Dans un style véritablement orwellien, le régime a envahi les rues du Caire d'affiches de propagande et accroché des banderoles géantes appelant tous les Egyptiens à «faire ce qui est juste» en votant «oui» dans un référendum dont le contenu n'avait même pas été rendu public, sur la place Tahrir, lieu emblématique des manifestations de masse de 2011 qui ont conduit à la chute de la dictature de Hosni Moubarak qui était soutenu par les États-Unis depuis 30 ans.

Amnesty International a publié une déclaration dénonçant les amendements constitutionnels visant à «renforcer l'impunité pour les violations des droits humains commises par des membres des forces de sécurité», tandis que Human Rights Watch a déclaré qu'ils avaient été rédigés pour «institutionnaliser l'autoritarisme».

S'exprimant lors d'une conférence de presse convoquée par des groupes de défense des droits de l'homme à Paris, Amr Waked, parmi les acteurs les plus connus d’Égypte, qui est interdit dans son propre pays, a déclaré: «Ces amendements nous ramèneraient à une dictature adaptée au Moyen Age».

L'acteur dénonce les grandes puissances occidentales qui soutiennent le gouvernement Sissi, notamment par des ventes d'armes massives.

▸ Données brutes

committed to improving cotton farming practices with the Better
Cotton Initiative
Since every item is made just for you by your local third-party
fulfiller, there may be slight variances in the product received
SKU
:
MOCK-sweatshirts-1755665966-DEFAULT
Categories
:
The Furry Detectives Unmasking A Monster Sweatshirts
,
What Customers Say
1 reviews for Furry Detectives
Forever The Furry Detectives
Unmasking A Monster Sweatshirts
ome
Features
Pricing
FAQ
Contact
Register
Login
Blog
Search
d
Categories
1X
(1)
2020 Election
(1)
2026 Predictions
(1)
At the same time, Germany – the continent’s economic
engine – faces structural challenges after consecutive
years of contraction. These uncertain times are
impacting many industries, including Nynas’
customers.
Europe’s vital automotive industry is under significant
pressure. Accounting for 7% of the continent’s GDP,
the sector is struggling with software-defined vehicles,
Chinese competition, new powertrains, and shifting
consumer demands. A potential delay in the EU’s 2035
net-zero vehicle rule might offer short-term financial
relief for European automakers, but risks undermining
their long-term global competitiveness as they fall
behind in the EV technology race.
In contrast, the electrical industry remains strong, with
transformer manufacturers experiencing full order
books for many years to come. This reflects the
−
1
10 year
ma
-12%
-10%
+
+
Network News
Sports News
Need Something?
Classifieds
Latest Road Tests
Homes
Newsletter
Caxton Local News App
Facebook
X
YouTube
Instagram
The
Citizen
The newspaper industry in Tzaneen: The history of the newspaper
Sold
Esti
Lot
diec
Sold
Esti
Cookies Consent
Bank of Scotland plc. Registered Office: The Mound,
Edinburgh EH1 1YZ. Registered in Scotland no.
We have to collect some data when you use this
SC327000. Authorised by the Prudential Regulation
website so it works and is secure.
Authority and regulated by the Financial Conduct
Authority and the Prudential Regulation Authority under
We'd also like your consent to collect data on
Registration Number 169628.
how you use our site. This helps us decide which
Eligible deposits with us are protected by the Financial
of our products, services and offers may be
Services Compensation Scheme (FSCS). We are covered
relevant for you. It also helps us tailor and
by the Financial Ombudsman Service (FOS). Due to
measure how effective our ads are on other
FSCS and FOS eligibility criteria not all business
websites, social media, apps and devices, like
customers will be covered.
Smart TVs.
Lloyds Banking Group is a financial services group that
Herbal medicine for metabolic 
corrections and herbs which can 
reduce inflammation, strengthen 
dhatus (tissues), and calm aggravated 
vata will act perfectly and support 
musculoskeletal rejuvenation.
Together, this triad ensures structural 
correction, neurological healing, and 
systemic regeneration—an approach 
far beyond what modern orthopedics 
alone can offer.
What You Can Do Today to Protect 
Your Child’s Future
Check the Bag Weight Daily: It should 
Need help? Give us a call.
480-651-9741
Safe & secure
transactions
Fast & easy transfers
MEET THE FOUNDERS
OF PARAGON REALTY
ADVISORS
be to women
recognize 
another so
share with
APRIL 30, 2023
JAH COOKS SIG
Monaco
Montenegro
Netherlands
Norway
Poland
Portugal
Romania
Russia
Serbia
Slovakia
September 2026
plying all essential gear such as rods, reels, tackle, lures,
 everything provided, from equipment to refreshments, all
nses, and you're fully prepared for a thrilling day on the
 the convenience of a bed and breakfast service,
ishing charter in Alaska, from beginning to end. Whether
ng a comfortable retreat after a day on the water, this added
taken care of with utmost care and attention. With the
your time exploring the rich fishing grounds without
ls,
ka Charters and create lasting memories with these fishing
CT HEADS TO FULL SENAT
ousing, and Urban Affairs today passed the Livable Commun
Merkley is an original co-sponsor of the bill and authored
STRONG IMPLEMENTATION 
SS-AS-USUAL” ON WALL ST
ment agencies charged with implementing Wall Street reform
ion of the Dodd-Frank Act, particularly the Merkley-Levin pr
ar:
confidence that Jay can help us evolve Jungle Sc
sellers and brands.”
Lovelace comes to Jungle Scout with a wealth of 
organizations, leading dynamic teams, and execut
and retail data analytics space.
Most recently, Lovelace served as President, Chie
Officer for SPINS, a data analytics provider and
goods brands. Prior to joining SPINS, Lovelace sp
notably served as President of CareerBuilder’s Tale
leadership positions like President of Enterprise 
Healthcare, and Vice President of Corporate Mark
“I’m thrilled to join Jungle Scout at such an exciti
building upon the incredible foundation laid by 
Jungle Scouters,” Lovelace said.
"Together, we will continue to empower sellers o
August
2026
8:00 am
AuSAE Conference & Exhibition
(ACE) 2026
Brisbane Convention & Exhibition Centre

▸ Questions à traiter
1. Recopiez le passage choisi, de « Dans un style » jusqu'à « depuis 30 ans. ».
2. D'après le passage choisi, dans quel but Human Rights Watch affirme-t-elle que les amendements constitutionnels ont été rédigés ?

▸ Réponses par tâche
1.
Dans un style véritablement orwellien, le régime a envahi les rues du Caire d'affiches de propagande et accroché des banderoles géantes appelant tous les Egyptiens à «faire ce qui est juste» en votant «oui» dans un référendum dont le contenu n'avait même pas été rendu public, sur la place Tahrir, lieu emblématique des manifestations de masse de 2011 qui ont conduit à la chute de la dictature de Hosni Moubarak qui était soutenu par les États-Unis depuis 30 ans.

2. Ils ont été rédigés pour « institutionnaliser l'autoritarisme ».